In my view, the most encouraging data point was stronger-than-expected credit data, helped by higher government bond issuances, along with improving household and corporate loan growth. In combination, this meant total social financing growth (a proxy for Chinese credit and liquidity) accelerated from last month - a positive surprise given the declining property sales backdrop.
TradingEconomics
Going forward, China is by no means out of the woods. The structural domestic property price weakness (including price caps ) persists despite the incremental fiscal and monetary easing measures in recent months. Given that ~70% of Chinese household wealth is tied to property, the primary concern is the potential knock-on effects on aggregate demand and a potential 'balance sheet recession' scenario.
Reuters
External headwinds aren't helping either, as the one-two punch of 'higher for longer' rates globally and oil price spikes weigh on the demand outlook. With limited headroom on local government balance sheets, this leaves the onus firmly on the central government's willingness to expand its fiscal deficit to support the economy. The upcoming policy meeting later this month will be key in this regard, though the offsetting risk of exacerbating structural imbalances means a large-scale stimulus catalyst for Chinese equities is unlikely to materialize anytime soon.

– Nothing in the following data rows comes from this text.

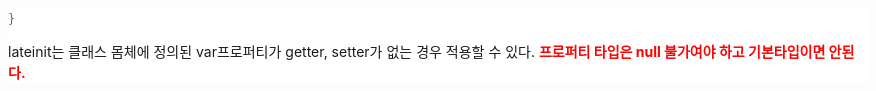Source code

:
 ```kotlin
}
```
lateinit는 클래스 몸체에 정의된 var프로퍼티가 getter, setter가 없는 경우 적용할 수 있다. <span style="color:red">**프로퍼티 타입은 null 불가여야 하고 기본타입이면 안된다.**</span>

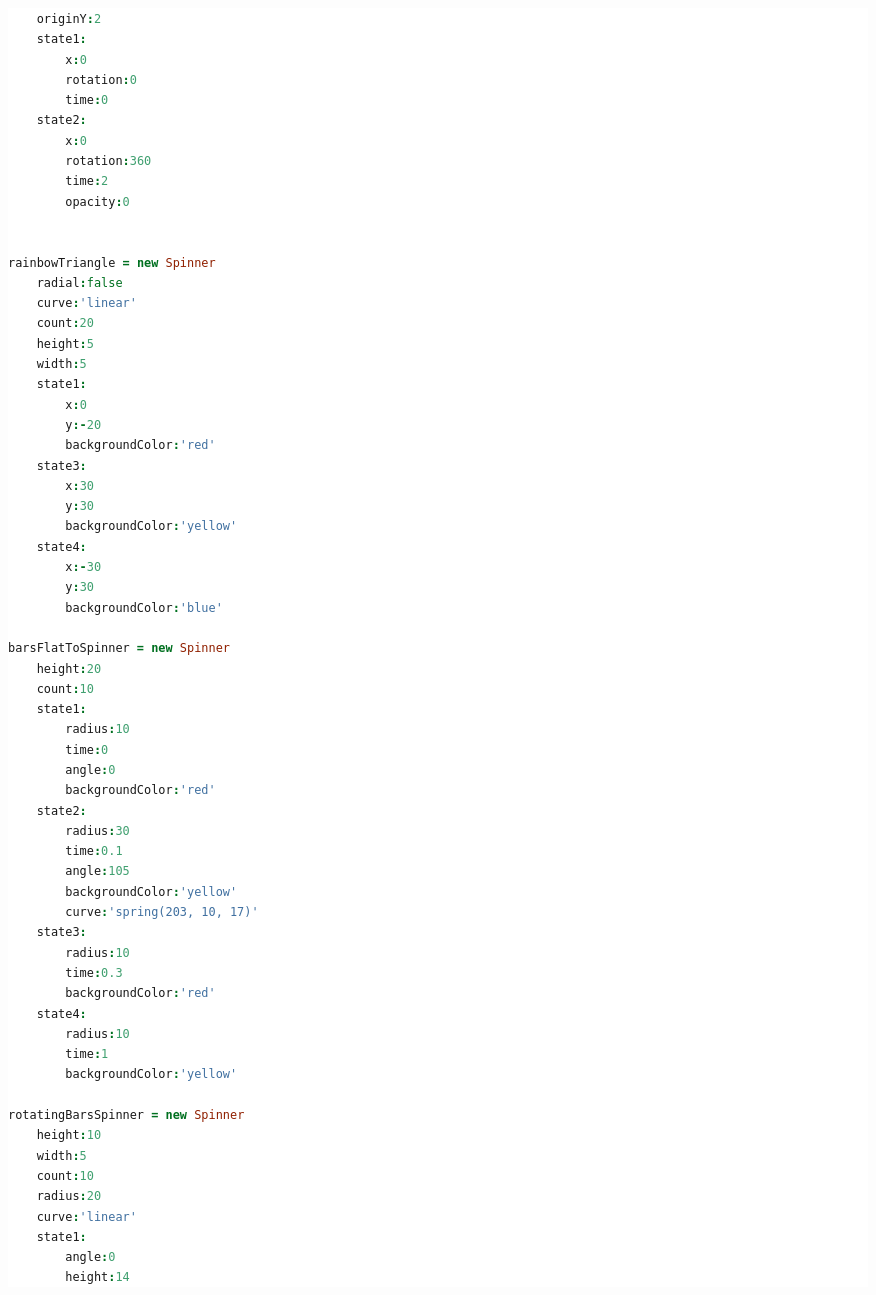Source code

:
 ```coffeescript
	originY:2
	state1:
		x:0
		rotation:0
		time:0
	state2:
		x:0
		rotation:360
		time:2
		opacity:0
		
		
rainbowTriangle = new Spinner
	radial:false
	curve:'linear'
	count:20
	height:5
	width:5
	state1:
		x:0
		y:-20
		backgroundColor:'red'
	state3:
		x:30
		y:30
		backgroundColor:'yellow'
	state4:
		x:-30
		y:30
		backgroundColor:'blue'
		
barsFlatToSpinner = new Spinner
	height:20
	count:10
	state1:
		radius:10
		time:0
		angle:0
		backgroundColor:'red'
	state2:
		radius:30
		time:0.1
		angle:105
		backgroundColor:'yellow'
		curve:'spring(203, 10, 17)'
	state3:
		radius:10
		time:0.3
		backgroundColor:'red'
	state4:
		radius:10
		time:1
		backgroundColor:'yellow'

rotatingBarsSpinner = new Spinner
	height:10
	width:5
	count:10
	radius:20
	curve:'linear'
	state1:
		angle:0
		height:14
```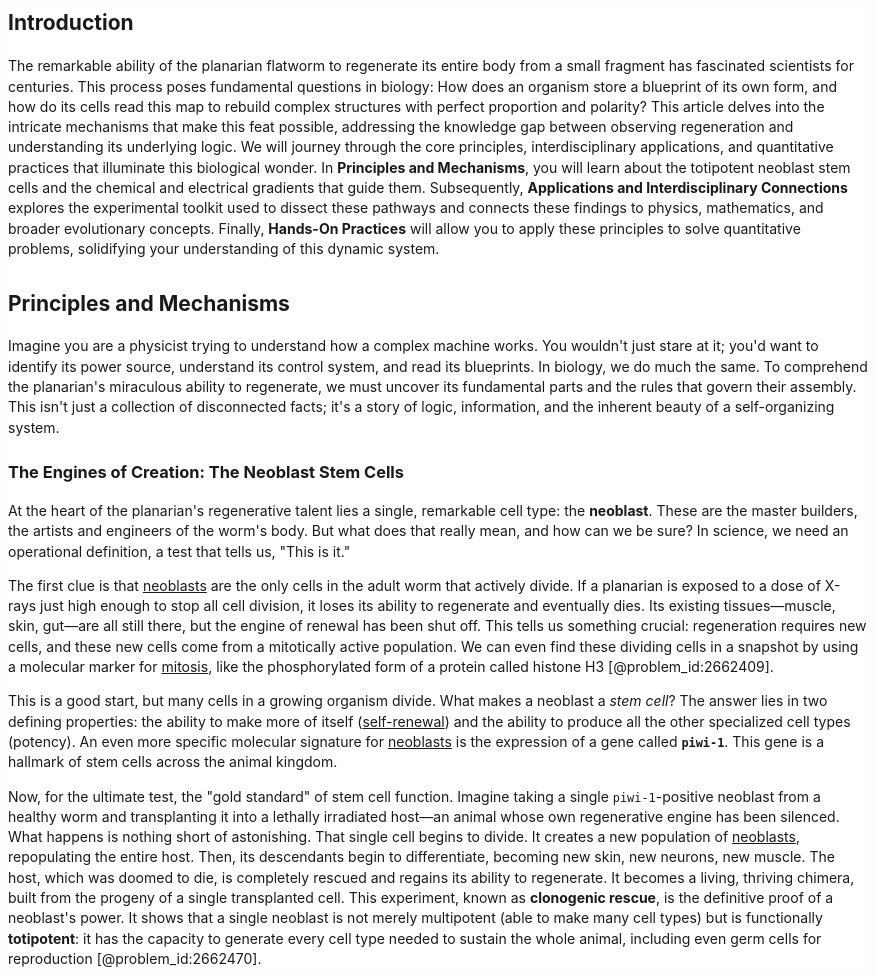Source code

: ## Introduction
The remarkable ability of the planarian flatworm to regenerate its entire body from a small fragment has fascinated scientists for centuries. This process poses fundamental questions in biology: How does an organism store a blueprint of its own form, and how do its cells read this map to rebuild complex structures with perfect proportion and polarity? This article delves into the intricate mechanisms that make this feat possible, addressing the knowledge gap between observing regeneration and understanding its underlying logic. We will journey through the core principles, interdisciplinary applications, and quantitative practices that illuminate this biological wonder. In **Principles and Mechanisms**, you will learn about the totipotent neoblast stem cells and the chemical and electrical gradients that guide them. Subsequently, **Applications and Interdisciplinary Connections** explores the experimental toolkit used to dissect these pathways and connects these findings to physics, mathematics, and broader evolutionary concepts. Finally, **Hands-On Practices** will allow you to apply these principles to solve quantitative problems, solidifying your understanding of this dynamic system.

## Principles and Mechanisms

Imagine you are a physicist trying to understand how a complex machine works. You wouldn't just stare at it; you'd want to identify its power source, understand its control system, and read its blueprints. In biology, we do much the same. To comprehend the planarian's miraculous ability to regenerate, we must uncover its fundamental parts and the rules that govern their assembly. This isn't just a collection of disconnected facts; it's a story of logic, information, and the inherent beauty of a self-organizing system.

### The Engines of Creation: The Neoblast Stem Cells

At the heart of the planarian's regenerative talent lies a single, remarkable cell type: the **neoblast**. These are the master builders, the artists and engineers of the worm's body. But what does that really mean, and how can we be sure? In science, we need an operational definition, a test that tells us, "This is it."

The first clue is that [neoblasts](@article_id:179621) are the only cells in the adult worm that actively divide. If a planarian is exposed to a dose of X-rays just high enough to stop all cell division, it loses its ability to regenerate and eventually dies. Its existing tissues—muscle, skin, gut—are all still there, but the engine of renewal has been shut off. This tells us something crucial: regeneration requires new cells, and these new cells come from a mitotically active population. We can even find these dividing cells in a snapshot by using a molecular marker for [mitosis](@article_id:142698), like the phosphorylated form of a protein called histone H3 [@problem_id:2662409].

This is a good start, but many cells in a growing organism divide. What makes a neoblast a *stem cell*? The answer lies in two defining properties: the ability to make more of itself ([self-renewal](@article_id:156010)) and the ability to produce all the other specialized cell types (potency). An even more specific molecular signature for [neoblasts](@article_id:179621) is the expression of a gene called **`piwi-1`**. This gene is a hallmark of stem cells across the animal kingdom.

Now, for the ultimate test, the "gold standard" of stem cell function. Imagine taking a single `piwi-1`-positive neoblast from a healthy worm and transplanting it into a lethally irradiated host—an animal whose own regenerative engine has been silenced. What happens is nothing short of astonishing. That single cell begins to divide. It creates a new population of [neoblasts](@article_id:179621), repopulating the entire host. Then, its descendants begin to differentiate, becoming new skin, new neurons, new muscle. The host, which was doomed to die, is completely rescued and regains its ability to regenerate. It becomes a living, thriving chimera, built from the progeny of a single transplanted cell. This experiment, known as **clonogenic rescue**, is the definitive proof of a neoblast's power. It shows that a single neoblast is not merely multipotent (able to make many cell types) but is functionally **totipotent**: it has the capacity to generate every cell type needed to sustain the whole animal, including even germ cells for reproduction [@problem_id:2662470].
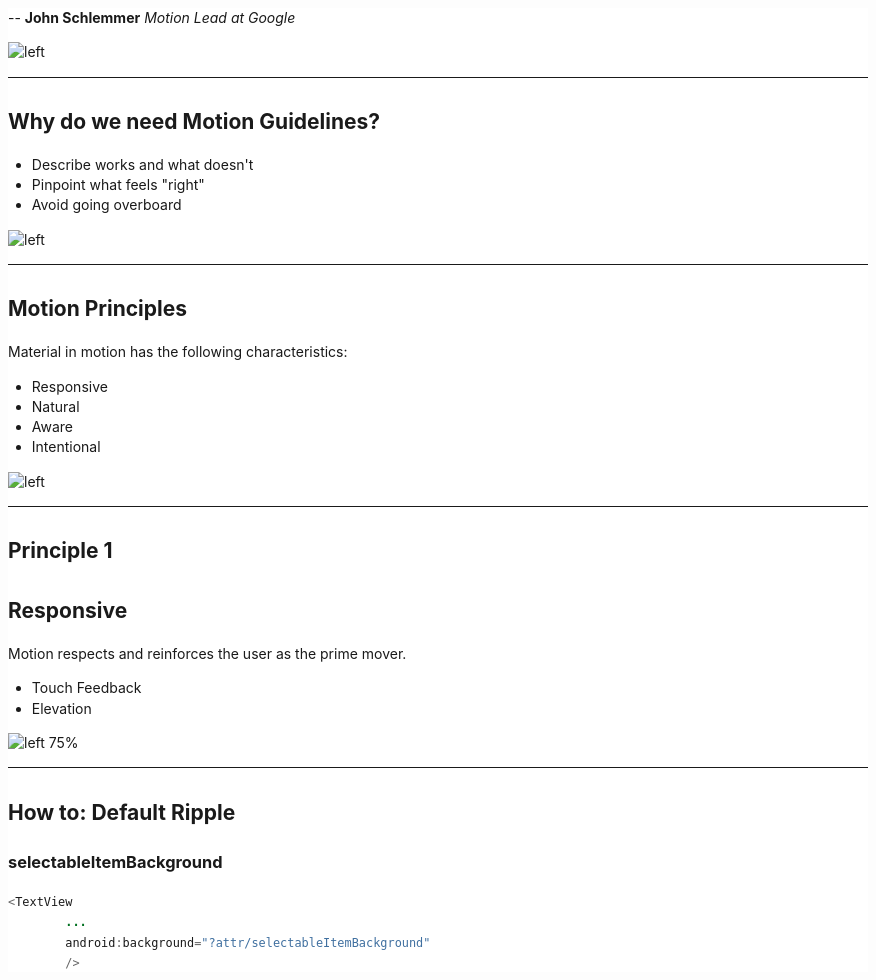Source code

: 

-- **John Schlemmer** *Motion Lead at Google*

![left](https://material-design.storage.googleapis.com/publish/material_v_9/0Bx4BSt6jniD7dkRYelJkeklqWFU/materialdesign_principles_motion.png)

---

## __Why do we need Motion Guidelines?__

- Describe works and what doesn't
- Pinpoint what feels "right"
- Avoid going overboard

![left](https://g-design.storage.googleapis.com/production/v6/assets/article/material-motion/renditions/breathe-1x1-620.jpg)

---

## __Motion Principles__

Material in motion has the following characteristics:

- Responsive
- Natural
- Aware
- Intentional

![left](https://g-design.storage.googleapis.com/production/v6/assets/article/material-motion/renditions/breathe-1x1-620.jpg)

---

## __Principle 1__
## Responsive

Motion respects and reinforces the user as the prime mover.

- Touch Feedback
- Elevation

![left 75%](/Users/mwolfson/Dropbox/Presentations/Movies/GIFs/responsive.gif)

---

## __How to: Default Ripple__
### selectableItemBackground

```java
<TextView
        ...
        android:background="?attr/selectableItemBackground"
        />
```

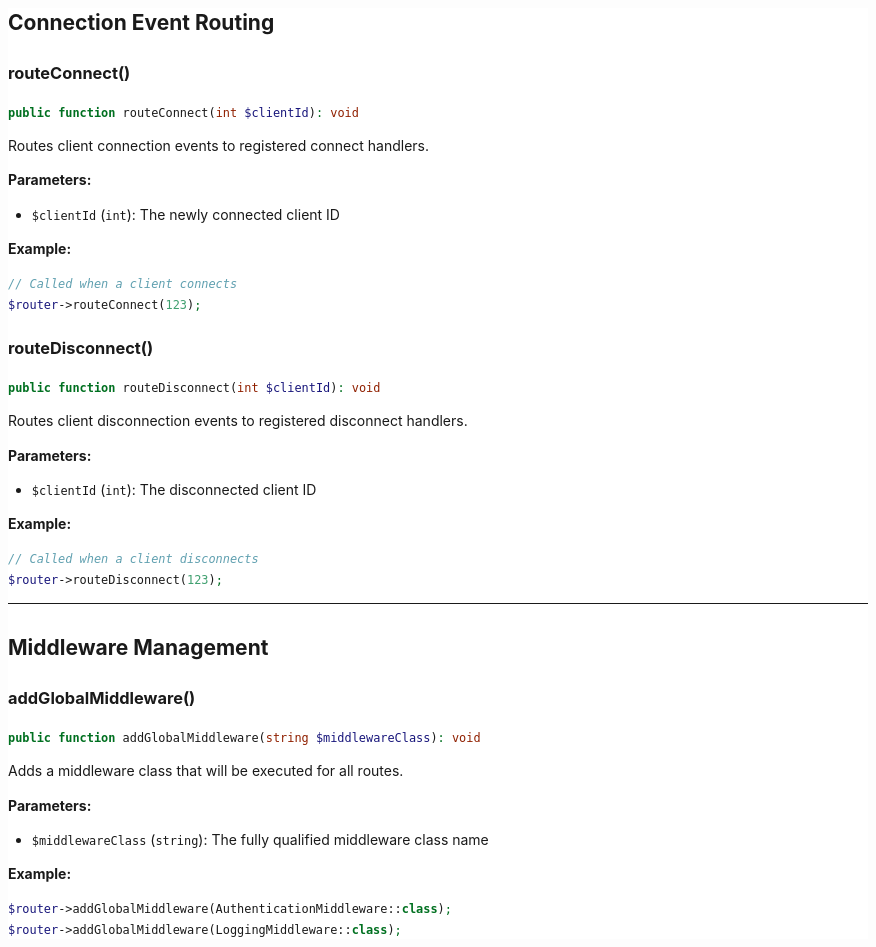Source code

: 
## Connection Event Routing

### routeConnect()

```php
public function routeConnect(int $clientId): void
```

Routes client connection events to registered connect handlers.

**Parameters:**
- `$clientId` (`int`): The newly connected client ID

**Example:**
```php
// Called when a client connects
$router->routeConnect(123);
```

### routeDisconnect()

```php
public function routeDisconnect(int $clientId): void
```

Routes client disconnection events to registered disconnect handlers.

**Parameters:**
- `$clientId` (`int`): The disconnected client ID

**Example:**
```php
// Called when a client disconnects
$router->routeDisconnect(123);
```

---

## Middleware Management

### addGlobalMiddleware()

```php
public function addGlobalMiddleware(string $middlewareClass): void
```

Adds a middleware class that will be executed for all routes.

**Parameters:**
- `$middlewareClass` (`string`): The fully qualified middleware class name

**Example:**
```php
$router->addGlobalMiddleware(AuthenticationMiddleware::class);
$router->addGlobalMiddleware(LoggingMiddleware::class);
```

A Chinese Balance Sheet Recession Looms Large
It's been a surprisingly good Golden Week holiday for the Chinese consumer, but I wouldn't write off structural Japan-style economic concerns just yet. Credit growth (currently at a double-digit YoY pace) could face some headwinds through year-end as the government's bond issuance runway narrows. With limited offset from the monetary side, where incremental fiscal/monetary stimulus will likely be insufficient to offset a major property reset, achieving the +5% growth target will be challenging.
To an extent, Chinese equities are already priced for a bleak outcome, having reversed most of the post-COVID gains. Yet, downward earnings revisions are gathering pace, particularly on the ex-tech/consumer side, and the latest de-rate could prove to be a 'value trap' ahead of a further rebase in earnings expectations. Given the balance sheet constraints at the local government level, the upcoming NPC standing committee meeting probably won't offer anything game-changing but will be worth watching out for anyway.